Human rights activists have supported this new reform as they have been fighting for equal rights for the Lesbian, Gay, Bisexual, and Transgender community in Angola and other African countries.
Even though Angola didn’t punish homosexual culprits in the past, same-sex relations were greatly considered taboo because of the enormous influence of the Catholic Church. But politicians noticed it was time to change and update the penal code to reflect the current times. After Angola decriminalized homosexuality, human rights in other African countries like Kenya and Zimbabwe are fighting against homosexual discrimination in court.
In 2019, Botswana’s high court decriminalized both male and female homosexuality. Despite an appeal by the government, the law came to effect in November 2021. It overturned a law they had inherited from British rule in 1965.
After the new reform, the LGBTQ+ community became more visible and accepted among Botswana’s population. Furthermore, Botswana’s government prohibited employment discrimination based on sexual orientation and identity. This makes it one of the few countries in Africa to have such protection rights for LGBTQ+ people.
In Cape Verde, LGBTQ+ individuals are accorded greater protection rights than in many African countries. It’s mostly referred to as the most tolerant country in Africa towards the LGBTQ+ community. The country has not only legalized same-sex relationships but has also prohibited employment discrimination based on sexual orientation and identity. However, Cape Verde has not legalized same-sex marriages, meaning that LGBTQ+ couples face challenges not faced by non-LGBTQ+ people.
Before the current penal code act, LGBTQ+ residents in Lesotho faced many challenges not faced by ordinary residents. They faced rejection, discrimination, and negative attitude based on their sexual orientation and identity. But in 2012, Lesotho legalized homosexuality and celebrated the first gay pride day in 2013.
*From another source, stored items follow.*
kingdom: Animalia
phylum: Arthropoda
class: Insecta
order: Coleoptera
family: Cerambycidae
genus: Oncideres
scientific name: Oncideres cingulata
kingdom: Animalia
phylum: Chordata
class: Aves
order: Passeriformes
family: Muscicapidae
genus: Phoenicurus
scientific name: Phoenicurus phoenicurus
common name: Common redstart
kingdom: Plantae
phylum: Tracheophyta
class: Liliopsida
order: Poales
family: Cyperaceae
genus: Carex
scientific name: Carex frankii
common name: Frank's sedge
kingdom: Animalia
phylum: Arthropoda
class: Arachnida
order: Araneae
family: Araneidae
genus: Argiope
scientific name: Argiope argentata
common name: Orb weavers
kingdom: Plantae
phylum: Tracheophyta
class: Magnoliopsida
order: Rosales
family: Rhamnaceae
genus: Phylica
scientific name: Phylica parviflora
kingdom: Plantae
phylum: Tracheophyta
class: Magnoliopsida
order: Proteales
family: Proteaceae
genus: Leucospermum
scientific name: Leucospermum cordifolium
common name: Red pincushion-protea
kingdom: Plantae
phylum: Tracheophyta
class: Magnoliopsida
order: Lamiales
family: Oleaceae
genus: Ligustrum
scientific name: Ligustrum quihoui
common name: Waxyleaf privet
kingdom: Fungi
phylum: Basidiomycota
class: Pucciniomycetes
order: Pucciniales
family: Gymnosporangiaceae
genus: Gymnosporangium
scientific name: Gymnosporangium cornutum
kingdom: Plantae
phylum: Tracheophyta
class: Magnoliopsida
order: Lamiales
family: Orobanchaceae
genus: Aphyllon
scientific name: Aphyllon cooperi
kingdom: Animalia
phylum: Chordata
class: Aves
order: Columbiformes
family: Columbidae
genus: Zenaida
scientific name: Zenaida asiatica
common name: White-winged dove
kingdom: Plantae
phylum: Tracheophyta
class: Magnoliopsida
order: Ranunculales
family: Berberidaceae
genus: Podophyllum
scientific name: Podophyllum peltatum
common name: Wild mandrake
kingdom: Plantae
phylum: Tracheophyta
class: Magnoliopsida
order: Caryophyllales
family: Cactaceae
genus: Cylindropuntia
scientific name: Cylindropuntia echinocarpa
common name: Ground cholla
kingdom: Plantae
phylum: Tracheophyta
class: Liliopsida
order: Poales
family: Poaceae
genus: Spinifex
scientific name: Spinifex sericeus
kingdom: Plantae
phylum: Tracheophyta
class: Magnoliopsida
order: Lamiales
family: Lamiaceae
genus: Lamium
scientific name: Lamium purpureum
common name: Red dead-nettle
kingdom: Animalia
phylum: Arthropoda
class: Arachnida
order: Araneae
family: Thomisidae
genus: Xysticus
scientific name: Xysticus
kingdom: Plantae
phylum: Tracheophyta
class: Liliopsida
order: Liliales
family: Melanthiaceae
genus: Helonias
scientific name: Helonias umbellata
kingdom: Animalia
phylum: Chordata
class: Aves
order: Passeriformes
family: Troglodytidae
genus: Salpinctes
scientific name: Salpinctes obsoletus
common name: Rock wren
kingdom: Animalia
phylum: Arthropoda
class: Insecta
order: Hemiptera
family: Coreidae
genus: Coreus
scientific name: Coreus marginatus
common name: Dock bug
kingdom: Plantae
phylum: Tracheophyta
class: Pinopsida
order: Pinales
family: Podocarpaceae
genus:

Although decriminalization of same-sex relationships took place, there still are no discrimination protections based on sexual orientation. Also, marriage, adoption, and parenting are only permitted for opposite-sex couples.
The Bottom Line
It’s now time for African religious and political leaders to acknowledge that times are changing and accept that LGBTQ+ individuals are everywhere. The judiciaries should also be genuinely independent and issue fair judgments based on international human rights standards and not on public opinions from political and religious leaders.